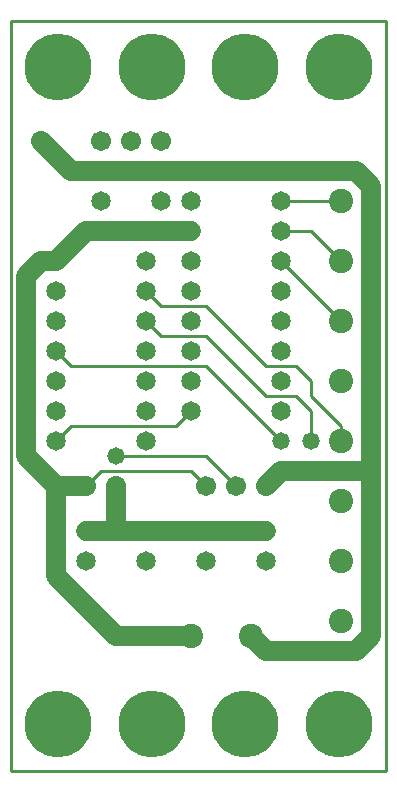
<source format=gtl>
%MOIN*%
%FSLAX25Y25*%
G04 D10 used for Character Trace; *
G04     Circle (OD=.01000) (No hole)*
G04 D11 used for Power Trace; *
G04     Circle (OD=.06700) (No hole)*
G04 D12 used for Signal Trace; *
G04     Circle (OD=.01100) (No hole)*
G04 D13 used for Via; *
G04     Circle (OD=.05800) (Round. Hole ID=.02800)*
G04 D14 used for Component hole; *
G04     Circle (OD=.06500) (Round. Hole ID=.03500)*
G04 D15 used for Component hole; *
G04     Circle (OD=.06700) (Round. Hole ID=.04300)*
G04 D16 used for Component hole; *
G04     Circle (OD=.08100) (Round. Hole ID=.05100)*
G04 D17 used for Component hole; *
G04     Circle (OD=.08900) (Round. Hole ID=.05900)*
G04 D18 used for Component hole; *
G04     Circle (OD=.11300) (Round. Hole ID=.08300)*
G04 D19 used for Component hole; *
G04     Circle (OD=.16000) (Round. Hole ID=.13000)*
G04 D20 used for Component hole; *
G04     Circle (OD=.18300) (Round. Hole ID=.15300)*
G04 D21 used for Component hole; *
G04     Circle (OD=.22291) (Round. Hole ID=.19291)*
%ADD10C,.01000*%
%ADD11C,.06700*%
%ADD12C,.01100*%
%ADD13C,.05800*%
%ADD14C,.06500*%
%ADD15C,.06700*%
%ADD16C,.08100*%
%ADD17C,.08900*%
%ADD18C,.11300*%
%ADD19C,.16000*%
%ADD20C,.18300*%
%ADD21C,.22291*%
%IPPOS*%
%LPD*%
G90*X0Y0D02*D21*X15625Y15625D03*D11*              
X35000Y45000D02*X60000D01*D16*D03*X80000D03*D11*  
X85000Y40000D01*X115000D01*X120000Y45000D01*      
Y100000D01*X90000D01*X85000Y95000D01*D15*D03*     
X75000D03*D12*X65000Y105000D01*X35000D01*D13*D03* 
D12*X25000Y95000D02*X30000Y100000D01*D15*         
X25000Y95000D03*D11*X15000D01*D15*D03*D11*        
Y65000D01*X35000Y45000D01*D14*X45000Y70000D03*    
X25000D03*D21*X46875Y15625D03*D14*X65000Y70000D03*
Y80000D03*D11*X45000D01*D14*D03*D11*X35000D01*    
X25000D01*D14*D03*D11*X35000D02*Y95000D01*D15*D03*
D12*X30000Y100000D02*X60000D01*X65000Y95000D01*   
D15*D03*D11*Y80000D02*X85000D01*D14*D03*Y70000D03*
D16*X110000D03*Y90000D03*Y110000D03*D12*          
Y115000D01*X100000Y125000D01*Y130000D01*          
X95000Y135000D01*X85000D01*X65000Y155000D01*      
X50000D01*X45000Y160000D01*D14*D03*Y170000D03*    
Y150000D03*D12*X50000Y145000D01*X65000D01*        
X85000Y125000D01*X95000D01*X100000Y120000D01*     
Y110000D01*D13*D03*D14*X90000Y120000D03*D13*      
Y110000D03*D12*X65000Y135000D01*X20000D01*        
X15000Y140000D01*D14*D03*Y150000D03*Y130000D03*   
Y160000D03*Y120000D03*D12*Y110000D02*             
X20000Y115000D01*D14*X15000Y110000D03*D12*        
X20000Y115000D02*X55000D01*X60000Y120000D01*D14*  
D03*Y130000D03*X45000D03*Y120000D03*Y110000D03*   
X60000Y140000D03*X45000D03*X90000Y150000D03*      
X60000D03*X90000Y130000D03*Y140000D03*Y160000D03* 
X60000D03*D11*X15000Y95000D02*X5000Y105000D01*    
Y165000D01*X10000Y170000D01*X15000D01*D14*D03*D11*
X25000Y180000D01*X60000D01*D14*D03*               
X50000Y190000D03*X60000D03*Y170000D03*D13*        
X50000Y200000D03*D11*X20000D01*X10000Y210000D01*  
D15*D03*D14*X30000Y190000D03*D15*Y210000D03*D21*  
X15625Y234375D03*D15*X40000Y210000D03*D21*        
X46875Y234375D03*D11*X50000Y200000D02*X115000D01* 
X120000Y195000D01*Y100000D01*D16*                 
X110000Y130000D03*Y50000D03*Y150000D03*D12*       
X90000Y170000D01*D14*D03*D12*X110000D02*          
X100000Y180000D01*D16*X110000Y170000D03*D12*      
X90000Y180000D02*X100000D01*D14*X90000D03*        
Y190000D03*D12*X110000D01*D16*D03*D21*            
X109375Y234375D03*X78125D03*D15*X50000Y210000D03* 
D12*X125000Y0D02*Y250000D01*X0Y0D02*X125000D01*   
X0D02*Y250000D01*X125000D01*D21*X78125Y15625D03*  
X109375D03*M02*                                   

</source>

•••••

● The problem
Leave the pictures out and print every record exactly.

● Task result
<source format=gtl>
%MOIN*%
%FSLAX25Y25*%
G04 D10 used for Character Trace; *
G04     Circle (OD=.01000) (No hole)*
G04 D11 used for Power Trace; *
G04     Circle (OD=.06700) (No hole)*
G04 D12 used for Signal Trace; *
G04     Circle (OD=.01100) (No hole)*
G04 D13 used for Via; *
G04     Circle (OD=.05800) (Round. Hole ID=.02800)*
G04 D14 used for Component hole; *
G04     Circle (OD=.06500) (Round. Hole ID=.03500)*
G04 D15 used for Component hole; *
G04     Circle (OD=.06700) (Round. Hole ID=.04300)*
G04 D16 used for Component hole; *
G04     Circle (OD=.08100) (Round. Hole ID=.05100)*
G04 D17 used for Component hole; *
G04     Circle (OD=.08900) (Round. Hole ID=.05900)*
G04 D18 used for Component hole; *
G04     Circle (OD=.11300) (Round. Hole ID=.08300)*
G04 D19 used for Component hole; *
G04     Circle (OD=.16000) (Round. Hole ID=.13000)*
G04 D20 used for Component hole; *
G04     Circle (OD=.18300) (Round. Hole ID=.15300)*
G04 D21 used for Component hole; *
G04     Circle (OD=.22291) (Round. Hole ID=.19291)*
%ADD10C,.01000*%
%ADD11C,.06700*%
%ADD12C,.01100*%
%ADD13C,.05800*%
%ADD14C,.06500*%
%ADD15C,.06700*%
%ADD16C,.08100*%
%ADD17C,.08900*%
%ADD18C,.11300*%
%ADD19C,.16000*%
%ADD20C,.18300*%
%ADD21C,.22291*%
%IPPOS*%
%LPD*%
G90*X0Y0D02*D21*X15625Y15625D03*D11*              
X35000Y45000D02*X60000D01*D16*D03*X80000D03*D11*  
X85000Y40000D01*X115000D01*X120000Y45000D01*      
Y100000D01*X90000D01*X85000Y95000D01*D15*D03*     
X75000D03*D12*X65000Y105000D01*X35000D01*D13*D03* 
D12*X25000Y95000D02*X30000Y100000D01*D15*         
X25000Y95000D03*D11*X15000D01*D15*D03*D11*        
Y65000D01*X35000Y45000D01*D14*X45000Y70000D03*    
X25000D03*D21*X46875Y15625D03*D14*X65000Y70000D03*
Y80000D03*D11*X45000D01*D14*D03*D11*X35000D01*    
X25000D01*D14*D03*D11*X35000D02*Y95000D01*D15*D03*
D12*X30000Y100000D02*X60000D01*X65000Y95000D01*   
D15*D03*D11*Y80000D02*X85000D01*D14*D03*Y70000D03*
D16*X110000D03*Y90000D03*Y110000D03*D12*          
Y115000D01*X100000Y125000D01*Y130000D01*          
X95000Y135000D01*X85000D01*X65000Y155000D01*      
X50000D01*X45000Y160000D01*D14*D03*Y170000D03*    
Y150000D03*D12*X50000Y145000D01*X65000D01*        
X85000Y125000D01*X95000D01*X100000Y120000D01*     
Y110000D01*D13*D03*D14*X90000Y120000D03*D13*      
Y110000D03*D12*X65000Y135000D01*X20000D01*        
X15000Y140000D01*D14*D03*Y150000D03*Y130000D03*   
Y160000D03*Y120000D03*D12*Y110000D02*             
X20000Y115000D01*D14*X15000Y110000D03*D12*        
X20000Y115000D02*X55000D01*X60000Y120000D01*D14*  
D03*Y130000D03*X45000D03*Y120000D03*Y110000D03*   
X60000Y140000D03*X45000D03*X90000Y150000D03*      
X60000D03*X90000Y130000D03*Y140000D03*Y160000D03* 
X60000D03*D11*X15000Y95000D02*X5000Y105000D01*    
Y165000D01*X10000Y170000D01*X15000D01*D14*D03*D11*
X25000Y180000D01*X60000D01*D14*D03*               
X50000Y190000D03*X60000D03*Y170000D03*D13*        
X50000Y200000D03*D11*X20000D01*X10000Y210000D01*  
D15*D03*D14*X30000Y190000D03*D15*Y210000D03*D21*  
X15625Y234375D03*D15*X40000Y210000D03*D21*        
X46875Y234375D03*D11*X50000Y200000D02*X115000D01* 
X120000Y195000D01*Y100000D01*D16*                 
X110000Y130000D03*Y50000D03*Y150000D03*D12*       
X90000Y170000D01*D14*D03*D12*X110000D02*          
X100000Y180000D01*D16*X110000Y170000D03*D12*      
X90000Y180000D02*X100000D01*D14*X90000D03*        
Y190000D03*D12*X110000D01*D16*D03*D21*            
X109375Y234375D03*X78125D03*D15*X50000Y210000D03* 
D12*X125000Y0D02*Y250000D01*X0Y0D02*X125000D01*   
X0D02*Y250000D01*X125000D01*D21*X78125Y15625D03*  
X109375D03*M02*                                   

</source>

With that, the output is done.